De directeur heeft niet genoeg winkelkaartjes om meteen aan de hele vraag te voldoen en lost dat op met schuldbekentenissen en 'voorloopige' briefjes. Hij heeft uitgereikt:

bij het 1e gesticht, slechts voor
ƒ 274.40
benevens eene schuldbekentenis van
ƒ 925.60
Tezamen
ƒ 1200.---


bij het 2e gesticht voor
ƒ 823.20
benevens nog, in voorlooopige briefjes, door mij en mijnen boekhouder onderteekend,

16 stuks van ƒ 20.---
ƒ 320.---
en 16 stuks van ƒ 10.---
ƒ 160.---

ƒ 1303.20


en bij het 3e gesticht
ƒ 548.80
benevens in zulke briefjes,

10 stuks van ƒ 20.---
ƒ 200.---
20 stuks van ƒ 10.---
ƒ 200.---

ƒ 948.80
voor welke schuldbekentenis en briefjes ik eerstdaags koloniale munt uitgeven zal, waarna ik UWEdG rekening zal doen van de door mij aangemaakte koloniale munt.

Die in de laatste zin bedoelde specificatie heeft of de directeur niet gemaakt of is niet bewaard gebleven. Als in de eerste dagen van januari 1832 de inspecteur der koloniën in Veenhuizen langskomt, invnr 121 scan 257 en verder, is er geen sprake meer van schuldbekentenissen van de directeur in de kassen, alle koloniale munt in die kassen wordt de inspecteur 'in specie' vertoond.

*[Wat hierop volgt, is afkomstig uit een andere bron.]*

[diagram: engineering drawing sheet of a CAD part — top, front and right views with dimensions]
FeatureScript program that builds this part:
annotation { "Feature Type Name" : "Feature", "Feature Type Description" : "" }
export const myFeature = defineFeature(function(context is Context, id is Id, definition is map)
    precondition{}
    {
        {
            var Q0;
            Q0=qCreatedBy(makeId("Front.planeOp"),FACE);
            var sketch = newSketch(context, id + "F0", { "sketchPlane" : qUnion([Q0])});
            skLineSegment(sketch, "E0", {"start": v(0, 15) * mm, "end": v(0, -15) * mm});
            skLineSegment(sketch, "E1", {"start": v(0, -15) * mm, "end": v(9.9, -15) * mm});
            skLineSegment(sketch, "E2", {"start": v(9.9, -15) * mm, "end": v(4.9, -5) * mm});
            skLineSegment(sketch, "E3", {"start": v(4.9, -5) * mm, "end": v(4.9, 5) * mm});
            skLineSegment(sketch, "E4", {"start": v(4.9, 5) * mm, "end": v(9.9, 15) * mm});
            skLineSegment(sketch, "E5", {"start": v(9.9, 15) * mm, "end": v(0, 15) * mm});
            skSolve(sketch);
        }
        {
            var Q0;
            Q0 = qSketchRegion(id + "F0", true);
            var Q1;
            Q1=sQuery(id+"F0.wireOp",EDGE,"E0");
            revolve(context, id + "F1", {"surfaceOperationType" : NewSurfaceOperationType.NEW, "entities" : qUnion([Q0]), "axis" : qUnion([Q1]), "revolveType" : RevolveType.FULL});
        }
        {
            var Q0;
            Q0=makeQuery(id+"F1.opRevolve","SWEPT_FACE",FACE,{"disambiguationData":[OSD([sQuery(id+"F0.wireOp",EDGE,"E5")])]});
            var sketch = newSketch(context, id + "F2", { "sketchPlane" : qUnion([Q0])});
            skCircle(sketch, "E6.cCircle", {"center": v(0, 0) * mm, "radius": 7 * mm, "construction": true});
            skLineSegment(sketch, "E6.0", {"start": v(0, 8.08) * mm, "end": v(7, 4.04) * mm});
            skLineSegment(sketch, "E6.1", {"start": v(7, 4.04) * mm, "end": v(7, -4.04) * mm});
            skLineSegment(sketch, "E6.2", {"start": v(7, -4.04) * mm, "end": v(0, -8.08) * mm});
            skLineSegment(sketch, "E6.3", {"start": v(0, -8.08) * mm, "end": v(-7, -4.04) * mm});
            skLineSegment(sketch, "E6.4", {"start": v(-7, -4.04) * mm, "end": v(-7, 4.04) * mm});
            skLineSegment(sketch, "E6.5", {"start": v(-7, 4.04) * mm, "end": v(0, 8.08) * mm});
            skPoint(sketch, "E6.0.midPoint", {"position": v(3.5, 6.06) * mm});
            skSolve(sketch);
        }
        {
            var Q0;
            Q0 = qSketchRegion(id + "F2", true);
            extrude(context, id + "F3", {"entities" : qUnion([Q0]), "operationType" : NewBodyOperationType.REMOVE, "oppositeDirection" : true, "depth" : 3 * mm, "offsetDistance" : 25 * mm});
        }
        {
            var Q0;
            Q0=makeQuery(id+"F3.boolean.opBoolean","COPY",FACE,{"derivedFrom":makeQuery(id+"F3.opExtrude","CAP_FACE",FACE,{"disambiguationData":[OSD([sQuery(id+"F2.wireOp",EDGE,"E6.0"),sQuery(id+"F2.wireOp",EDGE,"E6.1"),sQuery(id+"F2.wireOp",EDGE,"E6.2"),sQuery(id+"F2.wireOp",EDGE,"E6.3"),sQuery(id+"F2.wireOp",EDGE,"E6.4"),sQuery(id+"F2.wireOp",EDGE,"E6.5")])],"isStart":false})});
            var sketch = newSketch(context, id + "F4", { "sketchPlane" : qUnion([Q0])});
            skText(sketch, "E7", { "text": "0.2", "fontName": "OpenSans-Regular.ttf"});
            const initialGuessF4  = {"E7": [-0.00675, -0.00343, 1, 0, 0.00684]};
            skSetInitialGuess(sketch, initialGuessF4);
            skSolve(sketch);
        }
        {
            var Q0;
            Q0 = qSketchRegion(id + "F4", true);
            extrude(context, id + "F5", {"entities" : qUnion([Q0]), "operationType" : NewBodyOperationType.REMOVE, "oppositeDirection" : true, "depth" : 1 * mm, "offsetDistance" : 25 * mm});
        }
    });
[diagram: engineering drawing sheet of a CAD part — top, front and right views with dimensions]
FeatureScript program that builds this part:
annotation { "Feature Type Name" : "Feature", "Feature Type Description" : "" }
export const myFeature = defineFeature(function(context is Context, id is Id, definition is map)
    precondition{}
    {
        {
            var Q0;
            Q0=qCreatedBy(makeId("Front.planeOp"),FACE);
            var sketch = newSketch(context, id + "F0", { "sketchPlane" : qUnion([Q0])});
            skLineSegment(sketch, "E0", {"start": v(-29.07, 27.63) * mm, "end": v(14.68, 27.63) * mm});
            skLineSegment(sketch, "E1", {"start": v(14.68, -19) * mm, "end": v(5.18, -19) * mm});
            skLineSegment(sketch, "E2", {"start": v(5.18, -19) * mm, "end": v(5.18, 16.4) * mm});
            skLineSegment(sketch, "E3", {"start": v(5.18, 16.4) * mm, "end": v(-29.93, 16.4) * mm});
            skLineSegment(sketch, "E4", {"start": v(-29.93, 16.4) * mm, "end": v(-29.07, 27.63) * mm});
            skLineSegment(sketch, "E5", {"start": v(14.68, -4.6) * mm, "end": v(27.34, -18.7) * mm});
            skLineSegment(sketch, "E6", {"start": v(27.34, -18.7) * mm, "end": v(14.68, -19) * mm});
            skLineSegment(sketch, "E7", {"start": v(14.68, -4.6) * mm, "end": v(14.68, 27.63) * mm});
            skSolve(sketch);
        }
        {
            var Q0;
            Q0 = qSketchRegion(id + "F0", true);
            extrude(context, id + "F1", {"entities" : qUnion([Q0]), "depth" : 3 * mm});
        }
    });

Een aantal van die nieuwe kaartjes druk ik hier wat groter af, want het zijn toch zes jaar lang de enige betaalmiddelen in de kolonie Veenhuizen dus ze zijn niet onbelangrijk. En voor zover ons bekend is er behalve het bovenstaande vel geen enkel exemplaar voor het nageslacht bewaard gebleven.

EERSTE GESTICHT, 1 CENT

EERSTE GESTICHT, 10 CENT

TWEEDE GESTICHT, 2½ CENT

TWEEDE GESTICHT, 25 CENT

DERDE GESTICHT, 5 CENT

DERDE GESTICHT, 50 CENT

VAN 1831 TOT 1837

Deze kaartjes dienen als het geld van Veenhuizen vanaf 24-26 november 1831 tot op 23 januari 1837 besloten wordt dat de permanente commissie in Den Haag ze voortaan laat maken en er andere handtekeningen op komen, zie hier. Maar er zal blijken dat ze ook daarna, tot in 1840, in gebruik blijven.

De precieze data waarop de kaartjes met de andere handtekeningen bij de drie gestichten worden geïntroduceerd en de bovenstaande kaartjes dus geleidelijk vervangen worden en verdwijnen, zijn te vinden op deze pagina.